Directive 1: In the email on date formats below, list each place value used to break down the number 7248, together with the digit assigned to it.
Directive 2:
Answer these questions using the email on date formats below:
(a) When was the reply sent, according to its header?
(b) In the ISO format, what mark replaces the slash?
(c) Which date arrangement did David want America to start using?

Source:
And of you are the secretary of a committee and you name the files that hold
the minutes as minutes_2009-03-10.doc etc, they will always present
themselves in chronological order.

 

  _____  

From: owner-u...@colostate.edu [mailto:owner-u...@colostate.edu] On Behalf
Of Bill Hooper
Sent: 10 March 2009 16:33
To: U.S. Metric Association
Subject: [USMA:43638] Re: 24 hour time

 

 

On  Mar 10 , at 5:07 AM, David wrote:





I would like to see America start using DD/MM/YY instead of MM/DD/YY

 

I can't agree to that one.

 

The ISO preferred arrangement is

 YYYY-MM-DD

so that the numbers are in a logical progression from large to small, just
like our number system. (Also, in the ISO format the hyphen is used instead
of the slash).

 

Thus, just as the number

     7248 means

7 thousands plus

 2 hundreds plus

  4 tens plus

   8 units.

 

so also, the date 

     2009-03-10 means

2009 years

   3 months and

      10 days

 

(possibly followed by hours, minutes and second, as needed thus:

2009-03-10 13:15:00)

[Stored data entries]
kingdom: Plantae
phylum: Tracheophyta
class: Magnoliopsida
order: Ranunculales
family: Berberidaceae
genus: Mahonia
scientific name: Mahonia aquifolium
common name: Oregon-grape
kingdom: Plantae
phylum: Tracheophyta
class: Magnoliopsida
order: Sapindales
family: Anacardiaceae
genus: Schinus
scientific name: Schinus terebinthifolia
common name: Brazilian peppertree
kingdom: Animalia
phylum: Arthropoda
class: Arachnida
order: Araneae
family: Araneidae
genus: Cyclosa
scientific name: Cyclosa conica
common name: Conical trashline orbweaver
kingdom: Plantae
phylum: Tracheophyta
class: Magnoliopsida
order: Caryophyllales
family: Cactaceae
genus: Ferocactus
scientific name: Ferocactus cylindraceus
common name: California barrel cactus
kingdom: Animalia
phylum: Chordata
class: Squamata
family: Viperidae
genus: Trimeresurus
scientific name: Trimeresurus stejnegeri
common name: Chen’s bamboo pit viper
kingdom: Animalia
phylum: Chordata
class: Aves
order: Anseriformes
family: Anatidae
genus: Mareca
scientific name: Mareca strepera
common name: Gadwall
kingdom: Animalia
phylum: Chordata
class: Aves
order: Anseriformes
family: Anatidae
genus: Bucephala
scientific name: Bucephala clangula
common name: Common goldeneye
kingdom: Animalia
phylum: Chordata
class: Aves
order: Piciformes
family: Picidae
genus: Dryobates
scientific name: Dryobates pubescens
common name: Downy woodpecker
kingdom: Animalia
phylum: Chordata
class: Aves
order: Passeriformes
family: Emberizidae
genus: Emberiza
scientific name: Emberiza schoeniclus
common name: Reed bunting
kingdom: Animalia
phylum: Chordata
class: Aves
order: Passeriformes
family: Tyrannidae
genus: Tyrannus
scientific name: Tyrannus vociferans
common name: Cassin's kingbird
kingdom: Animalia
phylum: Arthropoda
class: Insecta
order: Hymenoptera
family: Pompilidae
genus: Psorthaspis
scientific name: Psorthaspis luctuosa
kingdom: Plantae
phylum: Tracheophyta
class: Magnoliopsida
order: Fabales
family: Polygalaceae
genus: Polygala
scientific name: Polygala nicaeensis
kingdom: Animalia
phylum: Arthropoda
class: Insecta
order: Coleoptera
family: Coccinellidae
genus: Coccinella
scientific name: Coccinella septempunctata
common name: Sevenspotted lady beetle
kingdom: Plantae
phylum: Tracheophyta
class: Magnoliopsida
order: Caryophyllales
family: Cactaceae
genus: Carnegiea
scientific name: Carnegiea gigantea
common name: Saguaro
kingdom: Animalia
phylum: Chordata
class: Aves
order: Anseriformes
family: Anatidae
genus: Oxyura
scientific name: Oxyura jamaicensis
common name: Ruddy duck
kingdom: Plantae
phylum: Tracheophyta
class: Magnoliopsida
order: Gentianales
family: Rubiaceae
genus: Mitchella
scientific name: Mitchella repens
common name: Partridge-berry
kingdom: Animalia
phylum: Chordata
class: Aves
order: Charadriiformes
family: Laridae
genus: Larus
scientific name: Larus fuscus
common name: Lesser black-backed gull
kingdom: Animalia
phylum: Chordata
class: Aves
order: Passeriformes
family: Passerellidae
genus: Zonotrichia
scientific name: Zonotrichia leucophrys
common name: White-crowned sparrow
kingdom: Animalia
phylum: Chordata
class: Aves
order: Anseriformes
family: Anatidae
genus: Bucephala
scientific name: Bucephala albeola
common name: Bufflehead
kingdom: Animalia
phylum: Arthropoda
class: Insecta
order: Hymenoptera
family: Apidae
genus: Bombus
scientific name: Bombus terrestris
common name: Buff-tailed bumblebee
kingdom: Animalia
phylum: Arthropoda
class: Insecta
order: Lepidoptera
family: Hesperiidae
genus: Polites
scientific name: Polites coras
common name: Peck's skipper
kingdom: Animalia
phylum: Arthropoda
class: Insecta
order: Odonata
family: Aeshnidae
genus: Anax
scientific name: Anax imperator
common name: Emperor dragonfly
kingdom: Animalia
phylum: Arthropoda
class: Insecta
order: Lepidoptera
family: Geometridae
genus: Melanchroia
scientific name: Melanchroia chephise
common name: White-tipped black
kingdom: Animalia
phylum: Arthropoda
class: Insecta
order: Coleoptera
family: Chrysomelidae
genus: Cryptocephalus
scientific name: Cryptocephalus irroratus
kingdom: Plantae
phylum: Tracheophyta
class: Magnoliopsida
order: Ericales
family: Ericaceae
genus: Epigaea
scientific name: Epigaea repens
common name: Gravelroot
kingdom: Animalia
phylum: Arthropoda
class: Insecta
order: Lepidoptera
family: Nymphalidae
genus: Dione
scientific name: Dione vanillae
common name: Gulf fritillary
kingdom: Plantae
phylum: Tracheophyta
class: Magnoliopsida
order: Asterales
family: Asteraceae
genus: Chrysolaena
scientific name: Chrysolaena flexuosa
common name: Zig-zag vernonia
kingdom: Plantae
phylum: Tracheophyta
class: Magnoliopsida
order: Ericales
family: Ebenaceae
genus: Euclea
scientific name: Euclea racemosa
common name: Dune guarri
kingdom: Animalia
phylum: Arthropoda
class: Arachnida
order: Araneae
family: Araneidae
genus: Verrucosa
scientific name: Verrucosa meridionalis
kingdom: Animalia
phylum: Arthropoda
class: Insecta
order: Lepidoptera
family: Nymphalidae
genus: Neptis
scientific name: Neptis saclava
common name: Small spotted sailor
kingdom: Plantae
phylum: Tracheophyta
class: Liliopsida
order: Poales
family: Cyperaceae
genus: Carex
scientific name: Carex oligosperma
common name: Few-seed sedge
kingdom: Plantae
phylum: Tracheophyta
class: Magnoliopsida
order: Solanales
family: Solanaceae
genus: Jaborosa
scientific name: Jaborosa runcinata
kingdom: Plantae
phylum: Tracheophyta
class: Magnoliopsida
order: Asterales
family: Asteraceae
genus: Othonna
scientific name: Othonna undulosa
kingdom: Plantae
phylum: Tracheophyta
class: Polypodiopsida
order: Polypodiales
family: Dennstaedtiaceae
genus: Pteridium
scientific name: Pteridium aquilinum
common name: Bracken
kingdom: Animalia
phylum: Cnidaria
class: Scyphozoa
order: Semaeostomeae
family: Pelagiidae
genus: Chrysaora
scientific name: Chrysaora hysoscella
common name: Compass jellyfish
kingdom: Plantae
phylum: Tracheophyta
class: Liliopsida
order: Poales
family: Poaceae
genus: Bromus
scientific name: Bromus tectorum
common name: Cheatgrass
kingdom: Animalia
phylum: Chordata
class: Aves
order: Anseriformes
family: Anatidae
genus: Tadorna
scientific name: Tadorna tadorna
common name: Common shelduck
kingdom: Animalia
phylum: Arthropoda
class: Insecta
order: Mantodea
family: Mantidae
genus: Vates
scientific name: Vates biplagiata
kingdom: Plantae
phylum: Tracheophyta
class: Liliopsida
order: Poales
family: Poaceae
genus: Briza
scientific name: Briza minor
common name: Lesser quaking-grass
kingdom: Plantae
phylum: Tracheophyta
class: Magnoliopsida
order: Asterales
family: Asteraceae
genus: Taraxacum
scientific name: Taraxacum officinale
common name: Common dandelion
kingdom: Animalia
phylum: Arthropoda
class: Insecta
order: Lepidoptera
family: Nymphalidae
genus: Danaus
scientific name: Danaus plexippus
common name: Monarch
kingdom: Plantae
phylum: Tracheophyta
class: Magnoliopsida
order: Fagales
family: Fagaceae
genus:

Written solution 1:
7 thousands
2 hundreds
4 tens
8 units

Written solution 2:
(a) 10 March 2009 16:33
(b) The hyphen
(c) DD/MM/YY